Flutterby Trendy Wendy - Ist Open, Best of Breed, Apricot Point, 2 x1st and 1 x 2nd, Nominated Best Kitten










Mafdet Honeybee - Ist Open, Best of Breed, Seal Point, red card day, Nominated Best kitten ------and awarded Best of Variety Kitten!!! YAY!!!










Well done babies xxxx


----------



## Selk67U2 (May 5, 2008)

*Wow, fantastic. "CONGRATS" to you and the babies especially my name sake Wendy, lol*


----------



## Anna Shafto (Aug 18, 2008)

Bootiful piccies Kay of Gorgeous Puss Cats....

A Flutterby, A Mylynn and a Mafdet in one post - woohoo!!


----------



## Jen26 (Apr 22, 2008)

*CONGRATULATIONS!*


----------



## TinkersGal (Sep 5, 2008)

Thank you, they are full of beans today, had loads of chicken for yummies and playing silly with each other!!! lol!!!


----------



## TinkersGal (Sep 5, 2008)

Selk67U2 said:


> *Wow, fantastic. "CONGRATS" to you and the babies especially my name sake Wendy, lol*


No doubt you are a trendy Wendy too?!!! yay! Will keep you up to date, lol!!


----------



## emmar (Aug 1, 2008)

congrats  

thought you would have txt me


----------



## Selk67U2 (May 5, 2008)

> No doubt you are a trendy Wendy too?!!! yay!
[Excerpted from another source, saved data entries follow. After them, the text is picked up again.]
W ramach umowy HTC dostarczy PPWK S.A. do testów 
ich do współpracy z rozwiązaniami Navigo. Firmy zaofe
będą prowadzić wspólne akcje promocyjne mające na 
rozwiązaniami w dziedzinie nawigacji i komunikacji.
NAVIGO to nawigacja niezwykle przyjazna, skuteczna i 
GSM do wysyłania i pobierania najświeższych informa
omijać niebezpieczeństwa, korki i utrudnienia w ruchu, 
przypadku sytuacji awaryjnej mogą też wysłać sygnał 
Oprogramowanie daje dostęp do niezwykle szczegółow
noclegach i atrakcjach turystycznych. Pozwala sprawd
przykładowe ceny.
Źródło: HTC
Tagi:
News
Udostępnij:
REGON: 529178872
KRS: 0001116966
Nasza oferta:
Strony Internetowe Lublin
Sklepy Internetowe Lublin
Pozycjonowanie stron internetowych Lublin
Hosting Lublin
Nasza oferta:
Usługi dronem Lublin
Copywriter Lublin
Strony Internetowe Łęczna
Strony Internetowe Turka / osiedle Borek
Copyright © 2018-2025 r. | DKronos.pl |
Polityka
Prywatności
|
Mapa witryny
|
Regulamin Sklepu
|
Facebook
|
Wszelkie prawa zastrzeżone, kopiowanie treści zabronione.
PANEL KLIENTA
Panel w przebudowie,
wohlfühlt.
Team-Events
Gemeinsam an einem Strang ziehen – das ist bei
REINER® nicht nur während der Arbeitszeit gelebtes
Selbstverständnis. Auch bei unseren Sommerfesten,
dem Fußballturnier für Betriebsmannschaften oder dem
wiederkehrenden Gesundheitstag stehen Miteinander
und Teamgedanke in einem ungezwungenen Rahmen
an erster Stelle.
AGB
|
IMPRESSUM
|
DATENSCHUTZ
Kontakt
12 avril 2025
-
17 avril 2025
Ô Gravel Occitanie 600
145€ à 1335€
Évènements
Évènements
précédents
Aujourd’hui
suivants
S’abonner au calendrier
Will keep you up to date, lol!!


*Haha, not so much anymore, what with kids & cats, lol Look forward to the updates*


----------



## TinkersGal (Sep 5, 2008)

emmar said:


> congrats
> 
> thought you would have txt me


I did, my love!!! Others didn't get their text to, mate..xx


----------



## emmar (Aug 1, 2008)

i didnt get it  
oh well congrats m8ty ...your kitten are bootiful xxx


----------



## Leah100 (Aug 17, 2008)

Beautiful babies Kay! Doing you very proud!


----------



## siams (Nov 2, 2007)

Congratulations Kay


----------



## Pink Lady (Aug 1, 2008)

Congratulations Kay...
gorgeous babies...


----------



## Sarnajes (Mar 30, 2008)

Congratulations!


----------



## may (Nov 2, 2007)

Congratulations Kay lovely cats


----------



## janet001 (Apr 30, 2008)

*Congratulations!!! *


----------



## Fireblade (Sep 7, 2008)

Way to go Kay, all three babies were beautiful.They did you proud. xxxxx


----------